Tuesday, November 23, 2010

Passeio (da paisagem ao sobrenatural)


Passeio aleatoriamente pelo Marais. Rue des filles du calvaire, rue Vieille du Temple. As lojas de estilistas independentes, as montras cheias de design, Rue Charlot, as galerias de arte, Rue Poitou, mais galerias. Raparigas lindíssimas. Desço em direcção à Rue de Rivoli. Um frio magnífico. Reparo no pêlo cuidado dum cão enorme dentro duma loja minúscula dedicada a não sei quê. Baguetes enfiadas à pressa na mochila. Bicicletas lindíssimas.

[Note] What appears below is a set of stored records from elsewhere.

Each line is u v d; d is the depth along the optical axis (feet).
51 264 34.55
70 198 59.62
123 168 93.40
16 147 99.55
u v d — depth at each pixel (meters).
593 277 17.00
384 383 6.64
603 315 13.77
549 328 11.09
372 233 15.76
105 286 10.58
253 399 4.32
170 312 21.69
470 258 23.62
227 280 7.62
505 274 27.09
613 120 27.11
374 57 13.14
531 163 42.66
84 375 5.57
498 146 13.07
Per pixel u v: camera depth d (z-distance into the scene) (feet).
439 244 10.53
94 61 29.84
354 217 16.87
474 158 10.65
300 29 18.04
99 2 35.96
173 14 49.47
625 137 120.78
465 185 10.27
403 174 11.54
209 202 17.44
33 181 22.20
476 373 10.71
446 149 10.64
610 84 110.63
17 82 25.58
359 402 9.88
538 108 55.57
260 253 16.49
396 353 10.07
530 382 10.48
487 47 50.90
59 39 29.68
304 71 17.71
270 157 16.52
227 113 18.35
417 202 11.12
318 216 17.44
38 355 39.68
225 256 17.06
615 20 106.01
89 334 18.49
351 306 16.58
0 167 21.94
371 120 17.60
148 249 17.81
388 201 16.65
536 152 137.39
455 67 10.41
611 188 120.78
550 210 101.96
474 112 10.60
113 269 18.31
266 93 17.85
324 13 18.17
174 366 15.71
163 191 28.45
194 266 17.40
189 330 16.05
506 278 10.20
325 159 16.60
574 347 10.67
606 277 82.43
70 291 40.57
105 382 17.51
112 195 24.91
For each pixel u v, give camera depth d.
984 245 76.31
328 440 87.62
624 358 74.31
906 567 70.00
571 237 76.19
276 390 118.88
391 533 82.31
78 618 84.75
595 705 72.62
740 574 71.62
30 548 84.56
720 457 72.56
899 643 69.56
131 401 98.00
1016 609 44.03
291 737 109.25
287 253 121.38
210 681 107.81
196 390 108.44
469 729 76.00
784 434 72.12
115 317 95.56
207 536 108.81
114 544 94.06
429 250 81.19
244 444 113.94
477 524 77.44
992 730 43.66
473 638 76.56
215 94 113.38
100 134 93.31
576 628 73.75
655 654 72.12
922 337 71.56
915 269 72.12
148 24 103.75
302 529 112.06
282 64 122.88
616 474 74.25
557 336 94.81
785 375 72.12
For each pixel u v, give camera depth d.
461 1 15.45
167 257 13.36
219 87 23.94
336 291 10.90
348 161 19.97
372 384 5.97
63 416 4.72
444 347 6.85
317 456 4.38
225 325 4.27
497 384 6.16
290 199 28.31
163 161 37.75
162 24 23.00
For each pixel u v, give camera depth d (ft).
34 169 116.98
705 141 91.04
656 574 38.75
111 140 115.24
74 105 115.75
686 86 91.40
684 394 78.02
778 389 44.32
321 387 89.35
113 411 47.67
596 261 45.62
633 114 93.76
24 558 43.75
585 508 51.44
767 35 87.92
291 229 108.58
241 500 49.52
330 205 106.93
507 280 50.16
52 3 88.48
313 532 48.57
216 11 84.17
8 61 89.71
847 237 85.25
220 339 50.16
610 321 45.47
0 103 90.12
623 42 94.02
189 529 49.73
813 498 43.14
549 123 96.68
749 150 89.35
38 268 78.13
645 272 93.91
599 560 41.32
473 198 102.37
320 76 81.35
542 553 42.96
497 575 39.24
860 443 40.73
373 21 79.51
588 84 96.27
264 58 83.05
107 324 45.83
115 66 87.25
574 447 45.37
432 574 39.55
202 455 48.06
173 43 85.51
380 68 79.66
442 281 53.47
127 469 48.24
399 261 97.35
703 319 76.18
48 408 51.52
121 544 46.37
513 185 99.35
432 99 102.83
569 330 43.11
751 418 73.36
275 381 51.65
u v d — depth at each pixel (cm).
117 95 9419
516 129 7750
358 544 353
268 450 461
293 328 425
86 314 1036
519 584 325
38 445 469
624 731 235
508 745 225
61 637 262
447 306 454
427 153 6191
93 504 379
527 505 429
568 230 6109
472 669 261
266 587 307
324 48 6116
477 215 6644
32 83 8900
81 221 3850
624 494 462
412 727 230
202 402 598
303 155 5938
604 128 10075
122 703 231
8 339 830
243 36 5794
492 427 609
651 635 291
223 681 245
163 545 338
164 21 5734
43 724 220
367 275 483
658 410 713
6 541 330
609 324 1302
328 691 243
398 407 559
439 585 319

Rue du Roi de Sicile.
Mais abaixo viro à direita e entro numa das zonas mais movimentadas da cidade. A violenta aparição dos carros. Sigo. Quase em Hôtel de Ville. Lojas pantagruélicas, néons. Mudo de direcção, o rio, vou para a raiz da cidade. Um carrocel onírico desligado, cães finérrimos, vagabundos deitados no chão. Depois do alcatrão entrevejo já o brilho irregular da água.
E é aí, quando as paredes cessam, que no céu negro aberto surge o clarão da torre Eiffel. Um farol rotativo que varre o tecto da cidade perfurando a neblina nocturna. O círculo que desenha no céu, como um cromeleque de luz, é a referência mágica primordial da cidade. Debaixo de si, o território todo se une.

Sunday, November 7, 2010

A física das multidões


Eis a desobediência: o semáforo está vermelho mas todos passam. Não são carros, outro veículo circula - o corpo transportando a sua determinação. É o escárnio em todo o seu esplendor, uma multidão que avança desprezando o ritmo mecânico das leis.
Há um ar fascinante sobre as ruas durante uma manifestação. Toda a lógica de uma cidade se suspende. Poderíamos mesmo dizer que se trata de loucura. Que fazem eles? Que lhes deu? Não é isso que nos ensinam na escola.
Uma força misteriosa, vinda de um lugar obscuro, junta milhares de pessoas num local. Elas vêm para espancar a realidade. Incendiar a semântica. Executam-no apenas através da sua presença.
Na verdade, há um único ser que se move numa manifestação - o grupo. A acção síncrona de uma massa é como a receita de um feitiço. Ela faz irromper por momentos uma nova existência no mundo, uma outra dimensão no espaço. Aí reside a chave. O ar impregnado de fascínio diz estarmos perante uma física quântica das multidões.

Tuesday, November 2, 2010

A luz viva

Esqueçamos as pessoas. Há um outro ser que habita Paris - a luz. A sua presença atinge os nervos, sentimos a sua voz.
É Outono e a luz natural demora-se cada vez menos pelos boulevards. Começa já a espreguiçar-se cedo sobre as casas e suas íngremes mansardas em tons lânguidos de vermelho.
A luz é um ser em simbiose com as coisas. Toca-lhes e elas brilham - é através desta relação que percebemos a existência de ambas. A claridade aqui não fere os olhos, abraça-os com veemência.

Alheia à tumultuosa presença humana, a luminosidade repete a sua carícia dia após dia, num ritual milenar de volúpia.